Support Questions

Find answers, ask questions, and share your expertise

Ambari lost heartbeat during restart

avatar
Rising Star

Hi,

I am trying to setup SSL between different HDP components. For that i need to modify some files i.e. hdfs-site.xml, core-site.xml etc. So i stopped HDFS, YARN, MAPREDUCE services from Ambari dashboard and made changes to these config files from ambari. When i am trying to restart services it is showing error and not able to restart. I checked Ambari-server logs and found below

22 Feb 2017 06:50:03,692 ERROR [ambari-heartbeat-processor-0] HeartbeatProcessor:554 - Operation failed - may be retried. Service component host: DATANODE, host: slave1 Action id 120-0 and Task id 961 22 Feb 2017 06:50:03,701 ERROR [ambari-heartbeat-processor-0] HeartbeatProcessor:554 - Operation failed - may be retried. Service component host: NAMENODE, host: master Action id 120-0 and Task id 958

22 Feb 2017 06:50:03,715 ERROR [ambari-heartbeat-processor-0] HeartbeatProcessor:554 - Operation failed - may be retried. Service component host: DATANODE, host: slave2 Action id 120-0 and Task id 959

My ambari-agents are running on all the nodes of the cluster(2 slave nodes and 1 namenode). I have no idea why it is not taking heartbeats.

Any help would be appreciated?

Thanks

Rahul

1 ACCEPTED SOLUTION

avatar
Master Mentor

@rahul gulati

Can you please double check if you have followed the steps as mentioned in the article in order to enable SSL for HDFS components ? https://community.hortonworks.com/articles/52875/enable-https-for-hdfs.html

AND

https://community.hortonworks.com/articles/52876/enable-https-for-yarn-and-mapreduce2.html

Also are you able to run service checks properly from ambari UI for HDFS?

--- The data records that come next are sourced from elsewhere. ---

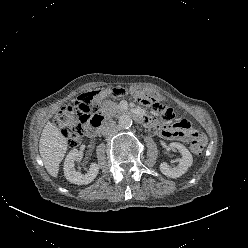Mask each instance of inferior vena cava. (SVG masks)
I'll use <instances>...</instances> for the list:
<instances>
[{
    "mask_svg": "<svg viewBox=\"0 0 248 248\" xmlns=\"http://www.w3.org/2000/svg\"><path fill=\"white\" fill-rule=\"evenodd\" d=\"M115 128H116V122L113 120H109L103 124L102 134L105 136L110 135L115 131Z\"/></svg>",
    "mask_w": 248,
    "mask_h": 248,
    "instance_id": "obj_1",
    "label": "inferior vena cava"
}]
</instances>
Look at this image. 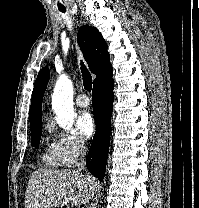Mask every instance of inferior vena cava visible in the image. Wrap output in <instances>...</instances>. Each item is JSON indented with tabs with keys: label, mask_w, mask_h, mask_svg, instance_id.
Listing matches in <instances>:
<instances>
[{
	"label": "inferior vena cava",
	"mask_w": 199,
	"mask_h": 208,
	"mask_svg": "<svg viewBox=\"0 0 199 208\" xmlns=\"http://www.w3.org/2000/svg\"><path fill=\"white\" fill-rule=\"evenodd\" d=\"M79 154H80V159L77 164L78 172L82 171L85 168L86 147L84 146L83 142L79 143Z\"/></svg>",
	"instance_id": "inferior-vena-cava-1"
}]
</instances>
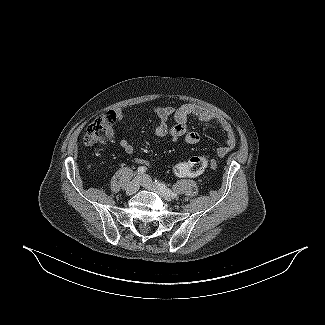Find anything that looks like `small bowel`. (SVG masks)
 <instances>
[{"label": "small bowel", "instance_id": "obj_1", "mask_svg": "<svg viewBox=\"0 0 325 325\" xmlns=\"http://www.w3.org/2000/svg\"><path fill=\"white\" fill-rule=\"evenodd\" d=\"M154 113L159 119V124L155 129V134L158 137H170L173 141L183 140L186 144L195 145L200 142V135L196 131H192L188 127V119L191 116L197 117L205 123L219 121V124L225 132V146L217 149L218 156L222 157L228 154L236 146V136L232 126L225 120H218L217 117L208 109L196 104H184L177 108L174 107H156ZM114 116L117 120L125 118L126 114L124 109H117L114 111ZM170 118H173L175 124L168 125ZM121 149L127 154L135 152L134 146L126 139L119 141ZM134 161L140 165H147V161L142 158H135ZM209 166L211 169L216 167L215 161H210ZM144 167V166H143ZM197 176V175H195ZM191 177V176H189Z\"/></svg>", "mask_w": 325, "mask_h": 325}]
</instances>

View solution in original post

12 REPLIES 12

avatar
Master Mentor

@rahul gulati

Can you please double check if you have followed the steps as mentioned in the article in order to enable SSL for HDFS components ? https://community.hortonworks.com/articles/52875/enable-https-for-hdfs.html

AND

https://community.hortonworks.com/articles/52876/enable-https-for-yarn-and-mapreduce2.html

Also are you able to run service checks properly from ambari UI for HDFS?

avatar
Rising Star

@Jay SenSharma

I have followed below mentioned link to setup SSL for HDFS and Yarn.

http://getthekt.com/2016/02/securing-hadoop-cluster-part-1-ssltls-for-hdfs-and-yarn/

I assume this is almost same as the one you mentioned.

After that i stopped HDFS, Yarn, Mapreduce from Ambari. And modified hdfs-site.xml, yarn-site.xml, mapred-site.xml from Ambari itself. But i have modified ssl-server.xml and ssl-client.xml from Namenode CLI at path

/etc/hadoop/conf. And i copied ssl files from master node to slave nodes at same path /etc/hadoop/conf.

And then i am trying to restart the HDFS and it is giving above error. I am unable to understand why heartbeats are stopped although ambari-agents are running on all nodes.(Slave1, Slave2 and Master)?

Please let me know if there is any issue with above mentioned steps.

I appreciate your help!!

Thanks

avatar
Rising Star

@Jay SenSharma

Got this error now. Dont know why it is looking for /etc/security/serverkeys/keystore.jks. Although i have already modified this property from ambari. One more thing. Since i have tried changing these properties from hadoop cli. Do you want me to modify them from Ambari dashboard. I think that might be the issue since it is looking at default location?

2017-02-22 08:04:40,697 ERROR namenode.NameNode (NameNode.java:main(1759)) - Failed to start namenode.
java.io.FileNotFoundException: /etc/security/serverKeys/keystore.jks (No such file or directory)

avatar
Rising Star

@Jay SenSharma

I am able to resolve the issue. Actually the problem was that i modified ssl-server.xml and ssl-client.xml from hadoop cli on namenode. Now i did it using Ambari. And provide the correct paths of keystore files and all my services are running. 🙂 Thanks for the help.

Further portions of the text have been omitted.